# Finally got myself a mill!



## keeena (Mar 14, 2020)

A bit of a gloating post - finally picked up my first mill today! Been wanting one for a while but haven't been aggressively looking. However, last week a friend of mine connected me with one of their friends who was selling one. It was solid and price was fair so I bought it in a heartbeat. We also negotiated in a Kurt vise, dividing head, spindexer, a few tool holders, and some end mills/fly cutters/etc...

The mill is an Alliant manufactured in 1986. This one has ballscrew leads, servos on the X/Y, Proto Trak Plus controller, and 1-shot lube. Motor is 2hp, 3ph infinitely variable speed. I wasn't intentionally looking for a 2-axis quasi-CNC, but will do the job (DRO and power X were on my must haves, so this fits the bill). Backlash is nearly nil and the ways have zero visible wear anywhere in the travel; the original scraping looks new. Meehanite casting.

Moved it today; took a few hours due to getting out of a tight location, but otherwise uneventful. Skid, pallet jack, and drop-bed trailer made it pretty easy; money well spent.

Plan on going through the tooling tomorrow and picking up the RPC in a couple weeks. Until then: some partial disassembly to give it a really good cleaning. If anyone has any tips or particulars with these mills, let me know what I got myself into!


----------



## mmcmdl (Mar 14, 2020)

Prototracs are a simple machine to program and run . That's a nice one . I had one sitting behind a cnc lathe at one time . I believe they stopped supporting the older ones , not absolutely sure though . Last time I visited the other shop I thought I saw much much bigger mills with Prototracs on them . 

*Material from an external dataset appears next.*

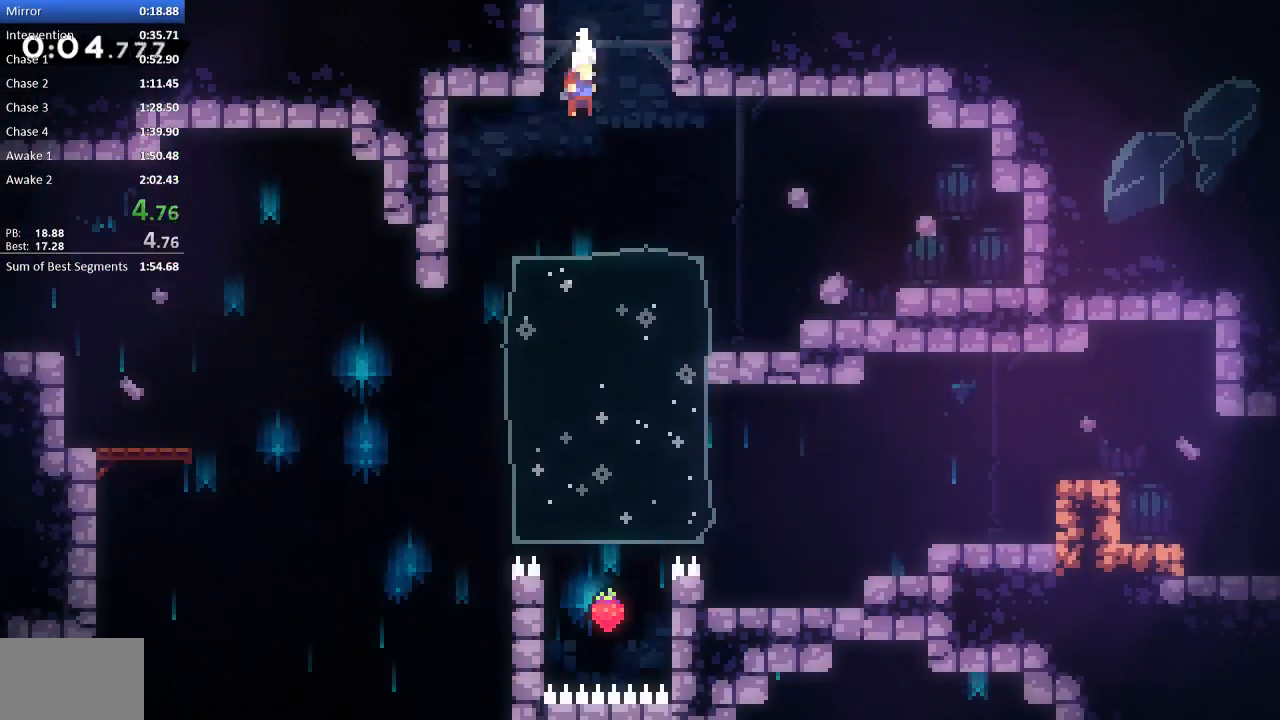
{"buttons": ["DPAD_DOWN", "DPAD_LEFT"], "events": [[117, "SQUARE", "up"], [183, "R2", "up"]]}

Either way , it can be used as a manual mill .


----------



## DavidR8 (Mar 14, 2020)

Congrats on your new mill!


Sent from my iPhone using Tapatalk


----------



## Winegrower (Mar 15, 2020)

And so it begins...


----------



## Kroll (Mar 15, 2020)

*SPLASH* dang what a package. Good way to get started,congratulations to new family member


----------



## Liljoebrshooter (Mar 15, 2020)

Very nice.  It opens the door to lots of new things. Especially sucking money out of your wallet.
Now get to makin some chips.

Joe Hynes


----------



## Lo-Fi (Mar 15, 2020)

That looks like an absolute score with all the accessories. You'll have some fun with that. Congrats!


----------



## keeena (Mar 15, 2020)

Thanks y'all; really excited to dig into it!


----------



## Choiliefan (Mar 16, 2020)

Wow, that's nice.
Congratulations!


----------



## Janderso (Mar 16, 2020)

You got a good one!!
Congratulations, let the fun begin.


----------



## aliva (Mar 16, 2020)

Now the expensive part, tooling.
Congradulations.


----------



## keeena (Mar 20, 2020)

Somewhat general question:

I've noticed that during certain table moves, the feed rate will occasionally slow down for no apparent reason. *Is this normal?* I noticed this when playing with bolt hole patterns.  The XY move will start its move from a hole location at one feed rate and then very quickly drops to a slower rate. The same exact bolt hole sequence can run again without this feed rate change. I am running a Do One Hole Pattern op so I wouldn't expect tool choice or other correcting items to factor in. That said: i have ZERO experience with this platform or CNC in general. I haven't adjusted any defaults or other persistent settings other than clearing out all pre-existing events. The operation still runs accurately.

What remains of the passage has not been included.